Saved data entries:
--------------------------------------------------
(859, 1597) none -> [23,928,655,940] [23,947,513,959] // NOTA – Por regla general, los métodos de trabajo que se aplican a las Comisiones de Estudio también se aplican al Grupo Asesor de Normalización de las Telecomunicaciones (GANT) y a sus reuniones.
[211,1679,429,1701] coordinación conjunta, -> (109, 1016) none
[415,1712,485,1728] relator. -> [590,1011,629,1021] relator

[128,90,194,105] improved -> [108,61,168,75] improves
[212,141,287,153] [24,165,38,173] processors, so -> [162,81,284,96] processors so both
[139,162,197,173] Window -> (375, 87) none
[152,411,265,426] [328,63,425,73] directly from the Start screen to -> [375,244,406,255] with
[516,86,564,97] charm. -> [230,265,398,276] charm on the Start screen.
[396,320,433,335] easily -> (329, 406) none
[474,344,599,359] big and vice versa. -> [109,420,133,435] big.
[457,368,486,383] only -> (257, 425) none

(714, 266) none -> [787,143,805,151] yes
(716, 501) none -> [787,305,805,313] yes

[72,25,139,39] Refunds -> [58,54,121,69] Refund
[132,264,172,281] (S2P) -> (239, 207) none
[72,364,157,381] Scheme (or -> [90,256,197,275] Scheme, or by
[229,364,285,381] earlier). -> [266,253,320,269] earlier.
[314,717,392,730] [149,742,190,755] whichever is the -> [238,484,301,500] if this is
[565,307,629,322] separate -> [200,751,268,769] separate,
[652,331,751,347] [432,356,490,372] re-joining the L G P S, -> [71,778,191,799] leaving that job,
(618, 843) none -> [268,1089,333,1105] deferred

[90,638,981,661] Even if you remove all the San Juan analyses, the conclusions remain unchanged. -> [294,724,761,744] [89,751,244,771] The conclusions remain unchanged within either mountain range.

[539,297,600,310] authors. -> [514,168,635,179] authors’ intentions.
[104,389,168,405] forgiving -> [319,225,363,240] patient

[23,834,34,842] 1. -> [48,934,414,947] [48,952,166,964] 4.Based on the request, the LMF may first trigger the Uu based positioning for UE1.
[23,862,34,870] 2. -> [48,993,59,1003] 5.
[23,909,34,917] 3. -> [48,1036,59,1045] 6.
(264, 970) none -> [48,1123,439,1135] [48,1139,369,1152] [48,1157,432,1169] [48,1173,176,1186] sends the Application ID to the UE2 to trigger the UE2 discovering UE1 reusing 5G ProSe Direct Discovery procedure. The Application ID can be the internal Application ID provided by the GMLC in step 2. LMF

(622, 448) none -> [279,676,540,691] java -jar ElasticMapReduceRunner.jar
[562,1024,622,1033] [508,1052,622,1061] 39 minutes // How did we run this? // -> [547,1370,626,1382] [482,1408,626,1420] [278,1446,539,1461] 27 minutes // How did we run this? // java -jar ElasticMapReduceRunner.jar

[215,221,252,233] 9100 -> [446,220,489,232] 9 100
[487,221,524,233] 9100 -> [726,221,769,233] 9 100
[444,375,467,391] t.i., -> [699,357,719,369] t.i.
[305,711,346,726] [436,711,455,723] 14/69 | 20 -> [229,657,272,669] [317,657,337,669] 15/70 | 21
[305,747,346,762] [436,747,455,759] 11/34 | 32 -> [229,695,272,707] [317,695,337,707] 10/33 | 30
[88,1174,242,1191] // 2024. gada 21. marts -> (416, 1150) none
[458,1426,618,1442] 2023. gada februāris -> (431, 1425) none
--------------------------------------------------
> Work instructions:
Find each line in the data above with the word "screen", then copy it.

> Result for this task:
[152,411,265,426] [328,63,425,73] directly from the Start screen to -> [375,244,406,255] with
[516,86,564,97] charm. -> [230,265,398,276] charm on the Start screen.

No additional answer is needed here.